Na proximidade da Solenidade do «Corpo e Sangue de Cristo», é oportuno recordar a importância que o Mistério Eucarístico tem na vida da Igreja. Embora o tema desta Instrução já tenha sido tratado nestas páginas, a voz autorizada do Cardeal Meisner, Arcebispo de Colónia, escritas dentro do Ano da Eucaristia, poderá servir-nos a todos, sacerdotes e leigos, para fazer um pouco de balanço sobre o que temos feito ou poderíamos fazer ainda, tendo em conta a grandiosidade do Mistério da Fé.

1. Motivo
A 25 de Março de 2004, a Congregação para o Culto Divino e a Disciplina dos Sacramentos promulgou a Instrução Redemptionis Sacramentum. O documento foi publicado em colaboração com a Congregação para a Doutrina da Fé; ele trata das normas a serem seguidas e dos abusos a serem evitados na celebração do Sacramento da sagrada Eucaristia. A actual instrução tem a sua origem no desejo explícito do Papa, que na sua Encíclica Ecclesia de Eucharistia formulou o desejo de recordar e confirmar com amor, através de um documento adequado, a fidelidade às normas litúrgicas como testemunho de amor pela Eucaristia, «fonte e ápice de toda a vida cristã» (LG 11). A Instrução deve ser lida e interpretada à luz da Encíclica com a qual está intrinsecamente relacionada. A Eucaristia é o dom mais precioso deixado pelo Senhor à Igreja para que fosse fielmente guardado: «Fazei isto em memória de Mim», disse o Senhor quando instituiu o Sacramento, explicitando a sua vontade. Em todos os tempos, a Igreja cumpriu este mandamento com grande fidelidade e clareza. Encontra-se aqui o lugar teológico para a compreensão da nova Instrução.

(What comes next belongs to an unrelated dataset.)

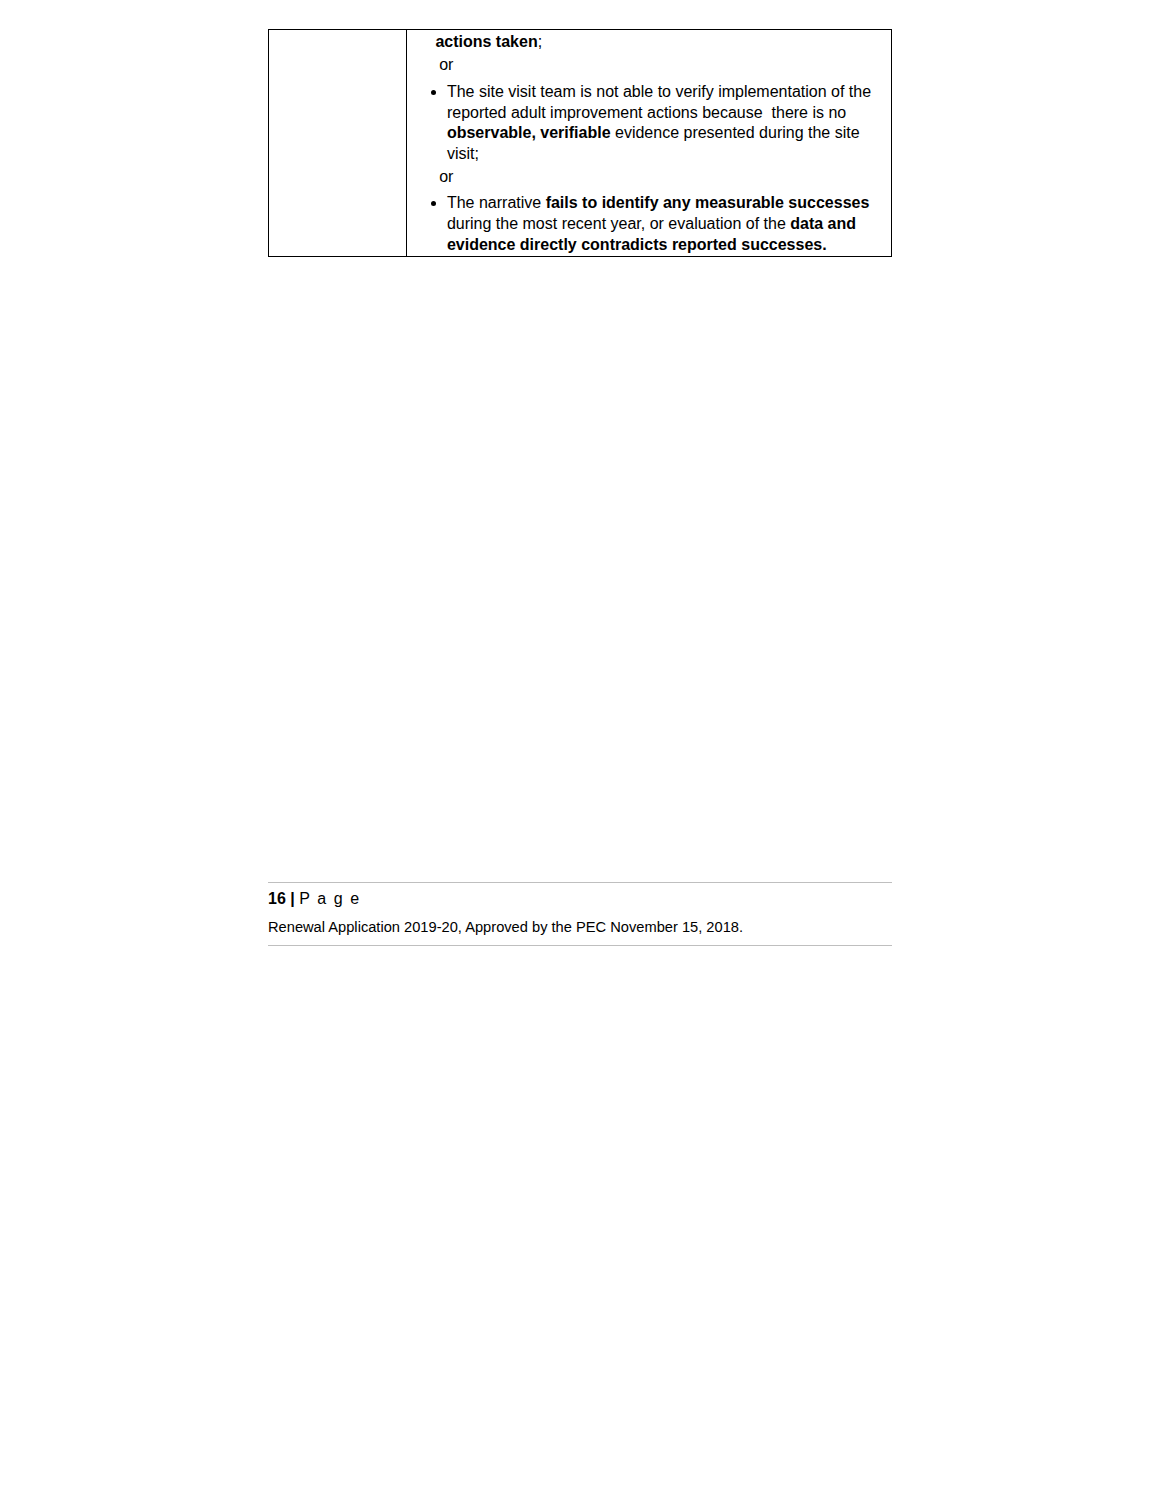| | actions taken ; or The site visit team is not able to verify implementation of the reported adult improvement actions because there is no observable, verifiable evidence presented during the site visit; or The narrative fails to identify any measurable successes during the most recent year, or evaluation of the data and evidence directly contradicts reported successes. |
16 | P a g e
Renewal Application 2019-20, Approved by the PEC November 15, 2018.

A Instrução não tem novas regras litúrgicas e não tem sequer como finalidade propor uma suma das normas eclesiais sobre a sagrada Eucaristia. A sua finalidade é assumir alguns elementos das normas promulgadas e esclarecer e completar as normas já em vigor (cf. RS 2).

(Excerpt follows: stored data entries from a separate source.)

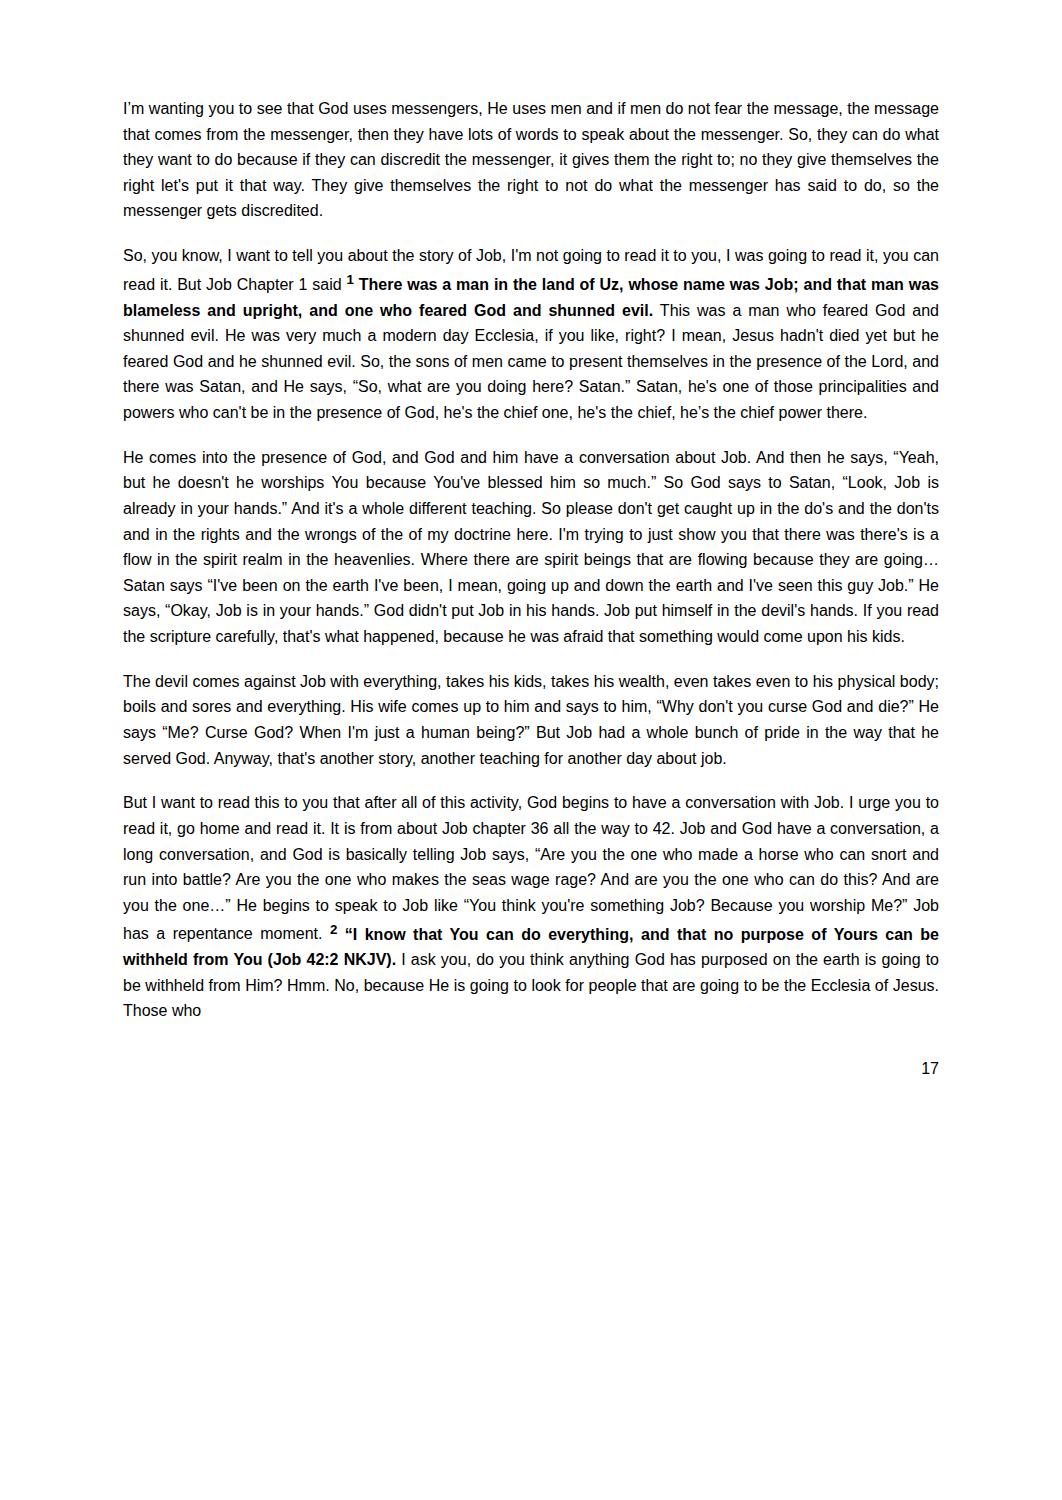I’m wanting you to see that God uses messengers, He uses men and if men do not fear the message, the message that comes from the messenger, then they have lots of words to speak about the messenger. So, they can do what they want to do because if they can discredit the messenger, it gives them the right to; no they give themselves the right let's put it that way. They give themselves the right to not do what the messenger has said to do, so the messenger gets discredited.
So, you know, I want to tell you about the story of Job, I'm not going to read it to you, I was going to read it, you can read it. But Job Chapter 1 said 1 There was a man in the land of Uz, whose name was Job; and that man was blameless and upright, and one who feared God and shunned evil. This was a man who feared God and shunned evil. He was very much a modern day Ecclesia, if you like, right? I mean, Jesus hadn't died yet but he feared God and he shunned evil. So, the sons of men came to present themselves in the presence of the Lord, and there was Satan, and He says, “So, what are you doing here? Satan.” Satan, he's one of those principalities and powers who can't be in the presence of God, he's the chief one, he's the chief, he’s the chief power there.
He comes into the presence of God, and God and him have a conversation about Job. And then he says, “Yeah, but he doesn't he worships You because You've blessed him so much.” So God says to Satan, “Look, Job is already in your hands.” And it's a whole different teaching. So please don't get caught up in the do's and the don'ts and in the rights and the wrongs of the of my doctrine here. I'm trying to just show you that there was there's is a flow in the spirit realm in the heavenlies. Where there are spirit beings that are flowing because they are going… Satan says “I've been on the earth I've been, I mean, going up and down the earth and I've seen this guy Job.” He says, “Okay, Job is in your hands.” God didn't put Job in his hands. Job put himself in the devil's hands. If you read the scripture carefully, that's what happened, because he was afraid that something would come upon his kids.
The devil comes against Job with everything, takes his kids, takes his wealth, even takes even to his physical body; boils and sores and everything. His wife comes up to him and says to him, “Why don't you curse God and die?” He says “Me? Curse God? When I'm just a human being?” But Job had a whole bunch of pride in the way that he served God. Anyway, that's another story, another teaching for another day about job.
But I want to read this to you that after all of this activity, God begins to have a conversation with Job. I urge you to read it, go home and read it. It is from about Job chapter 36 all the way to 42. Job and God have a conversation, a long conversation, and God is basically telling Job says, “Are you the one who made a horse who can snort and run into battle? Are you the one who makes the seas wage rage? And are you the one who can do this? And are you the one…” He begins to speak to Job like “You think you're something Job? Because you worship Me?” Job has a repentance moment. 2 “I know that You can do everything, and that no purpose of Yours can be withheld from You (Job 42:2 NKJV). I ask you, do you think anything God has purposed on the earth is going to be withheld from Him? Hmm. No, because He is going to look for people that are going to be the Ecclesia of Jesus. Those who
17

2. Ritos e normas da liturgia
A forma e o conteúdo são uma realidade indispensável na vida humana. Onde se perde a forma, também o conteúdo se fragmenta. Isto é válido particularmente para os gestos litúrgicos e para os ritos de culto, de modo especial na celebração eucarística.

No culto celebrado pela Igreja através dos séculos, o conteúdo criou as formas correspondentes nas mãos da Igreja que reza. A fidelidade ao Senhor e ao seu povo obriga a Igreja a fazer isto também no tempo presente. As formas ou os ritos não são de segunda categoria nem supérfluos, mas supõem um valor substancial para o culto da Igreja. A liturgia nunca é propriedade privada de um sacerdote ou de uma comunidade, mas culto da Igreja universal (cf. Ecclesia de Eucharistia, 52). O povo de Deus tem direito à Santa Missa celebrada de modo autêntico segundo as normas litúrgicas. Em relação aos ritos e aos gestos da liturgia não se trata de praxis, mas de sinais externos que indicam o valor interior da celebração, oferecendo o sacrifício que Cristo realizou na cruz e propondo a ressurreição do Senhor. Para o sacerdote e para a comunidade trata-se de meditar e cumprir as formas exteriores, partindo do seu conteúdo.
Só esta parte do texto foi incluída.